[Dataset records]
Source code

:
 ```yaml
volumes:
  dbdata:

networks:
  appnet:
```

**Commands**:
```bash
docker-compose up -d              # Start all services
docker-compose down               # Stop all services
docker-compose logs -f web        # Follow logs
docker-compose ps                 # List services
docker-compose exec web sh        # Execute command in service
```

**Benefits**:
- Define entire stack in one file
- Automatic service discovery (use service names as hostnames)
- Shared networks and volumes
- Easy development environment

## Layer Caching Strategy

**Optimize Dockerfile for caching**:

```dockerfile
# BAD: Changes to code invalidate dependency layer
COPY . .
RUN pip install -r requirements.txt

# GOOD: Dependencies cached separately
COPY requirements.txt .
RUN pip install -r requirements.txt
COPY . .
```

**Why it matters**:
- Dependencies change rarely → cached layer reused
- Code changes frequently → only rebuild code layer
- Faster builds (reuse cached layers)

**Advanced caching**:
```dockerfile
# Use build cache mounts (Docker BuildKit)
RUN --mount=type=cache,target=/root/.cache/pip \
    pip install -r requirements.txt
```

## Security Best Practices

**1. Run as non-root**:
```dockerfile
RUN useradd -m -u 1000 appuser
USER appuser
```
--
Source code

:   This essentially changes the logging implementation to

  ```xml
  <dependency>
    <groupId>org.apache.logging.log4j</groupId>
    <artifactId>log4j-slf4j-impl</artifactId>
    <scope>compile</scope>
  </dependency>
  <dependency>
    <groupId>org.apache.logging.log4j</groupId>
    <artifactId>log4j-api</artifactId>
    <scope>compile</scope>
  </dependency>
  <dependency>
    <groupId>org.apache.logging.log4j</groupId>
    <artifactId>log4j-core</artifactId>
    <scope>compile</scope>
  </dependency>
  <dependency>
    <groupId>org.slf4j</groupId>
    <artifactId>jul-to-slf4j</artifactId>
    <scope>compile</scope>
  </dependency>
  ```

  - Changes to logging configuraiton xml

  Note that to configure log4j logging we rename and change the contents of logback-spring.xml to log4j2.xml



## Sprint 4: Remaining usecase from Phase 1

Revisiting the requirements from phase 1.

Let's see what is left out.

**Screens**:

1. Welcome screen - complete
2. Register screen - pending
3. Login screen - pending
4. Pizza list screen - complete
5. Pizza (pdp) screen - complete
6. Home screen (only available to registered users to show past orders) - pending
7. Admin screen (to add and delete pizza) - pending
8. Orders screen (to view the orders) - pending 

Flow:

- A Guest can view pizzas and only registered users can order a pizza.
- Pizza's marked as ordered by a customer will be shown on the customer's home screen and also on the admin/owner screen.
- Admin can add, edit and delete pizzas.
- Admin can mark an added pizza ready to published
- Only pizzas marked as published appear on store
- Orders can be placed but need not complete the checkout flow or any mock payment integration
--
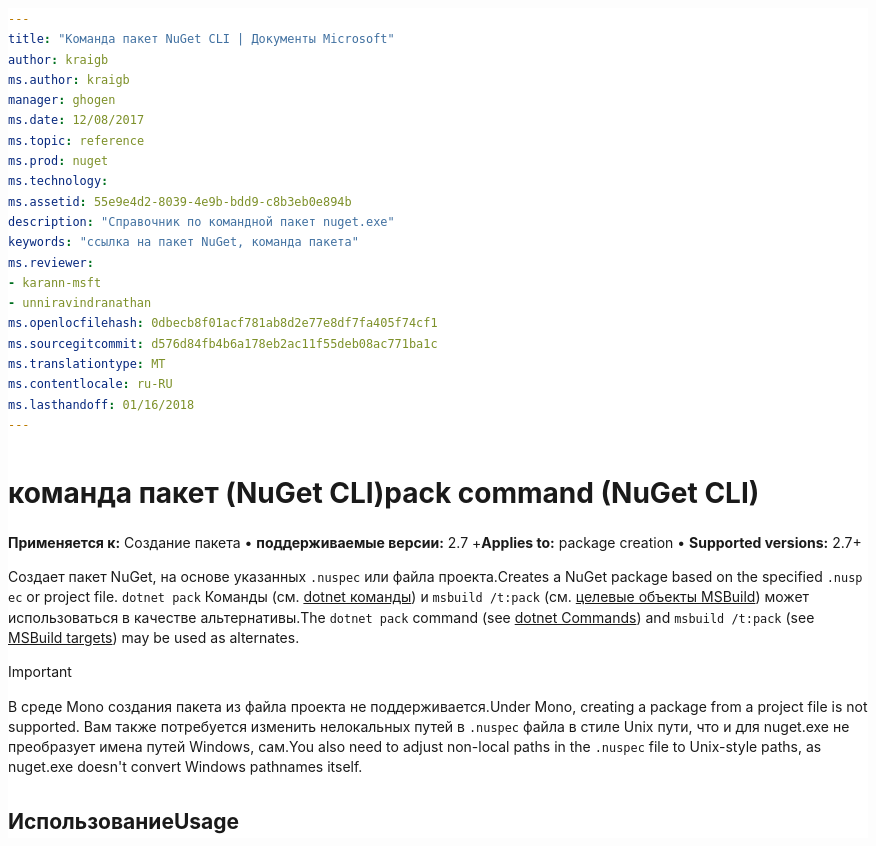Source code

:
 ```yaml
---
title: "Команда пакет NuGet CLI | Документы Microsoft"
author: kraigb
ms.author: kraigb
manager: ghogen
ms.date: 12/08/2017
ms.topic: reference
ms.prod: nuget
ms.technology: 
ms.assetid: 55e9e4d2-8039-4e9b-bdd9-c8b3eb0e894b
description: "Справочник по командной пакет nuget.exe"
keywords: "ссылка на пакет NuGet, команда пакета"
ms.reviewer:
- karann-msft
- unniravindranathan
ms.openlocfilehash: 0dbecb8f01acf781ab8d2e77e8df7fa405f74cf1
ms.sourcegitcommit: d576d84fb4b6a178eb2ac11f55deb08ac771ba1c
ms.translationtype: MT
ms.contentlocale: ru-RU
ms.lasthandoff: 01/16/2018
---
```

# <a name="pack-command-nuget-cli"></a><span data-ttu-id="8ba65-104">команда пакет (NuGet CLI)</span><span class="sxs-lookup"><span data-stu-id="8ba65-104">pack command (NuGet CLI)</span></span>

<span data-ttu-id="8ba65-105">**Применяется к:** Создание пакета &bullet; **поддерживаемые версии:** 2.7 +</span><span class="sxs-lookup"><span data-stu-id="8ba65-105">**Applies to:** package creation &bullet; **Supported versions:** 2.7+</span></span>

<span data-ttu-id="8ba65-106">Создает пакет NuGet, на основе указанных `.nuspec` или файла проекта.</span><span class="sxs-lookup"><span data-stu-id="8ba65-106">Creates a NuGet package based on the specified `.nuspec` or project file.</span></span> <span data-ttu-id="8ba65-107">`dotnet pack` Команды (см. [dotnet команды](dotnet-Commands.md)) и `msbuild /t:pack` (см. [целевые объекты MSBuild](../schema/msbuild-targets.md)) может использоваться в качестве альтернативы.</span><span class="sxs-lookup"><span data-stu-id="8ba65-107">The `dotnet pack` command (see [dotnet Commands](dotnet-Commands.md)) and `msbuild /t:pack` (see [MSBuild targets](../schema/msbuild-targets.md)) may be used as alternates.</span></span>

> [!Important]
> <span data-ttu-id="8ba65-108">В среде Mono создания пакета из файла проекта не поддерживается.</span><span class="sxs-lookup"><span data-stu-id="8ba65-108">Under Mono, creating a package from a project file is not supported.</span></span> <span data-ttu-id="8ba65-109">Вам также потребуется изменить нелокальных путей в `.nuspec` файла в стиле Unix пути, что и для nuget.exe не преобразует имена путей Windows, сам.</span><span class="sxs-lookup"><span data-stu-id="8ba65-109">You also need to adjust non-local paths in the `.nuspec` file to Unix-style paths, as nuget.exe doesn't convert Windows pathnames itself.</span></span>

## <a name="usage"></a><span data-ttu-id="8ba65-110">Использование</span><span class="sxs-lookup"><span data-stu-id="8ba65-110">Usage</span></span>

= Exercise =
Each line of the entries that contains the word "compose" should be listed.

= Output for this task =
docker-compose up -d              # Start all services
docker-compose down               # Stop all services
docker-compose logs -f web        # Follow logs
docker-compose ps                 # List services
docker-compose exec web sh        # Execute command in service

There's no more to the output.